C’est à ce niveau que la notion de “toxique” trouve parfois sa pertinence descriptive la plus juste ; mais c’est aussi à ce niveau qu’elle devient insuffisante si elle est utilisée seule.



Ce que la psychologie et la psychanalyse ajoutent


À partir de là, la question clinique se déplace.

Elle ne se limite plus à constater un effet de souffrance, elle cherche à comprendre :

  • ce qui se répète dans le lien,

  • ce qui rend la sortie difficile,

  • les positions psychiques occupées par chacun,

  • les défenses mobilisées face à l’angoisse ou à la dépendance,

  • les attentes conscientes et inconscientes qui structurent la relation.

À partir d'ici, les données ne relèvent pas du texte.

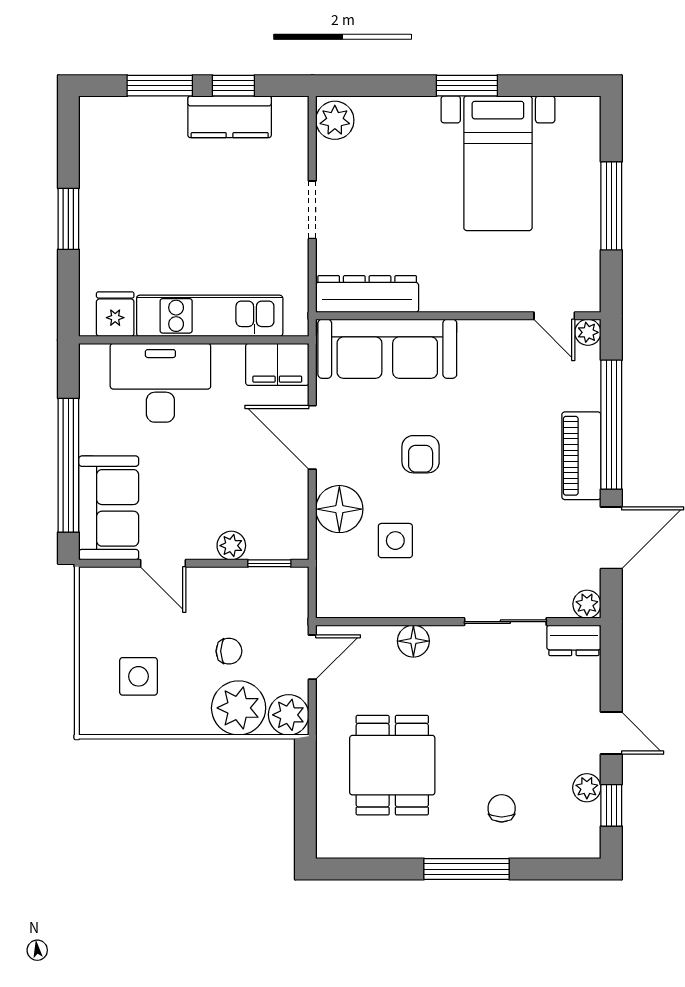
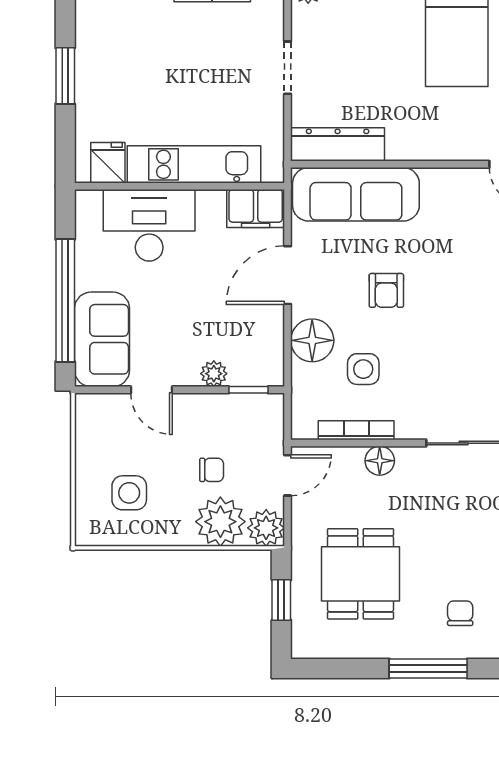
door: (312, 437) -> (288, 275), hinge flipped
bookcase: (387, 608) -> (356, 430), added
window: (305, 794) -> (281, 600), added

Autrement dit, elle passe d’une description à une compréhension des processus. Et cette bascule est fondamentale dans le travail thérapeutique.



Une précision essentielle : comprendre ne veut pas dire excuser


Il est important pour moi de le redire clairemen.

Analyser une dynamique psychique ne revient pas à minimiser des violences.

Certaines situations relèvent de violences psychologiques, d’emprise ou de contrôle, et peuvent avoir des effets profondément destructeurs.

La clinique ne consiste jamais à diluer la responsabilité, mais à comprendre sans réduire.




En conclusion, le mot toxique a une fonction réellement précieuse : il permet de nommer une souffrance, parfois de la rendre visible, parfois même de la reconnaître pour la première fois.

Mais il a aussi une limite importante : il donne souvent l’impression d’avoir expliqué ce qui, en réalité, n’a été que nommé.


Et en thérapie nommer une expérience est souvent une première étape essentielle.

Mais comprendre ce qui la produit… est une tout autre démarche.